**WHAT YOU ARE ASKED TO DO**
Below are some entries. Count how many of their lines include "Bangalore", then give that number only.

======== PROVIDED INFORMATION

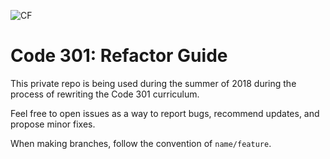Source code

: ![CF](https://i.imgur.com/7v5ASc8.png)
# Code 301: Refactor Guide

This private repo is being used during the summer of 2018 during the process of rewriting the Code 301 curriculum.

Feel free to open issues as a way to report bugs, recommend updates, and propose minor fixes.

When making branches, follow the convention of `name/feature`.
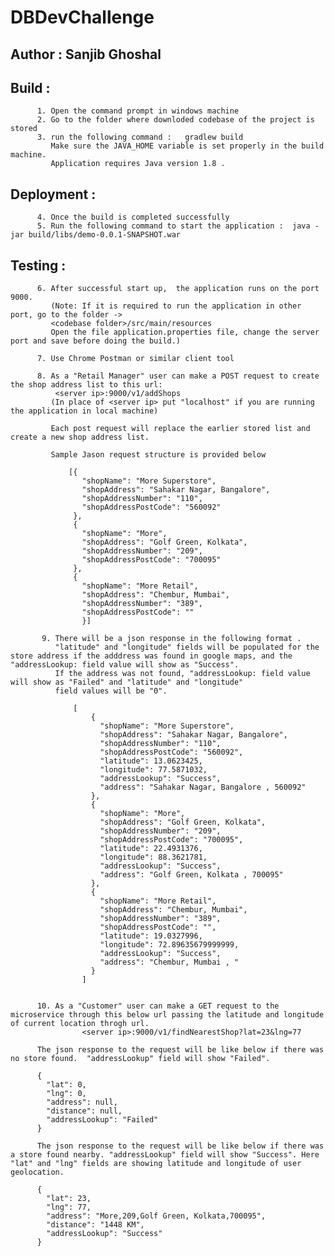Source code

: # DBDevChallenge
## Author : Sanjib Ghoshal
## Build : 
          1. Open the command prompt in windows machine
          2. Go to the folder where downloded codebase of the project is stored 
          3. run the following command :   gradlew build
             Make sure the JAVA_HOME variable is set properly in the build machine. 
             Application requires Java version 1.8 .
          
## Deployment : 
          4. Once the build is completed successfully 
          5. Run the following command to start the application :  java -jar build/libs/demo-0.0.1-SNAPSHOT.war
          
## Testing :
          6. After successful start up,  the application runs on the port 9000.
             (Note: If it is required to run the application in other port, go to the folder -> 
             <codebase folder>/src/main/resources
             Open the file application.properties file, change the server port and save before doing the build.)
             
          7. Use Chrome Postman or similar client tool
          
          8. As a "Retail Manager" user can make a POST request to create the shop address list to this url: 
              <server ip>:9000/v1/addShops
             (In place of <server ip> put "localhost" if you are running the application in local machine)
             
             Each post request will replace the earlier stored list and create a new shop address list.
             
             Sample Jason request structure is provided below
             
                 [{
                    "shopName": "More Superstore",
                    "shopAddress": "Sahakar Nagar, Bangalore",
                    "shopAddressNumber": "110",
                    "shopAddressPostCode": "560092"
                  },
                  {
                    "shopName": "More",
                    "shopAddress": "Golf Green, Kolkata",
                    "shopAddressNumber": "209",
                    "shopAddressPostCode": "700095"
                  },
                  {
                    "shopName": "More Retail",
                    "shopAddress": "Chembur, Mumbai",
                    "shopAddressNumber": "389",
                    "shopAddressPostCode": ""
                    }]
                    
           9. There will be a json response in the following format .
              "latitude" and "longitude" fields will be populated for the store address if the adddress was found in google maps, and the  "addressLookup: field value will show as "Success".
              If the address was not found, "addressLookup: field value will show as "Failed" and "latitude" and "longitude"
              field values will be "0".
              
                  [
                      {
                        "shopName": "More Superstore",
                        "shopAddress": "Sahakar Nagar, Bangalore",
                        "shopAddressNumber": "110",
                        "shopAddressPostCode": "560092",
                        "latitude": 13.0623425,
                        "longitude": 77.5871032,
                        "addressLookup": "Success",
                        "address": "Sahakar Nagar, Bangalore , 560092"
                      },
                      {
                        "shopName": "More",
                        "shopAddress": "Golf Green, Kolkata",
                        "shopAddressNumber": "209",
                        "shopAddressPostCode": "700095",
                        "latitude": 22.4931376,
                        "longitude": 88.3621781,
                        "addressLookup": "Success",
                        "address": "Golf Green, Kolkata , 700095"
                      },
                      {
                        "shopName": "More Retail",
                        "shopAddress": "Chembur, Mumbai",
                        "shopAddressNumber": "389",
                        "shopAddressPostCode": "",
                        "latitude": 19.0327996,
                        "longitude": 72.89635679999999,
                        "addressLookup": "Success",
                        "address": "Chembur, Mumbai , "
                      }
                    ]
             
             
          10. As a "Customer" user can make a GET request to the microservice through this below url passing the latitude and longitude of current location throgh url.
                    <server ip>:9000/v1/findNearestShop?lat=23&lng=77
          
          The json response to the request will be like below if there was no store found.  "addressLookup" field will show "Failed".
          
          {
            "lat": 0,
            "lng": 0,
            "address": null,
            "distance": null,
            "addressLookup": "Failed"
          }
          
          The json response to the request will be like below if there was a store found nearby. "addressLookup" field will show "Success". Here "lat" and "lng" fields are showing latitude and longitude of user geolocation. 
          
          {
            "lat": 23,
            "lng": 77,
            "address": "More,209,Golf Green, Kolkata,700095",
            "distance": "1448 KM",
            "addressLookup": "Success"
          }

================

**EXERCISE RESPONSE**
3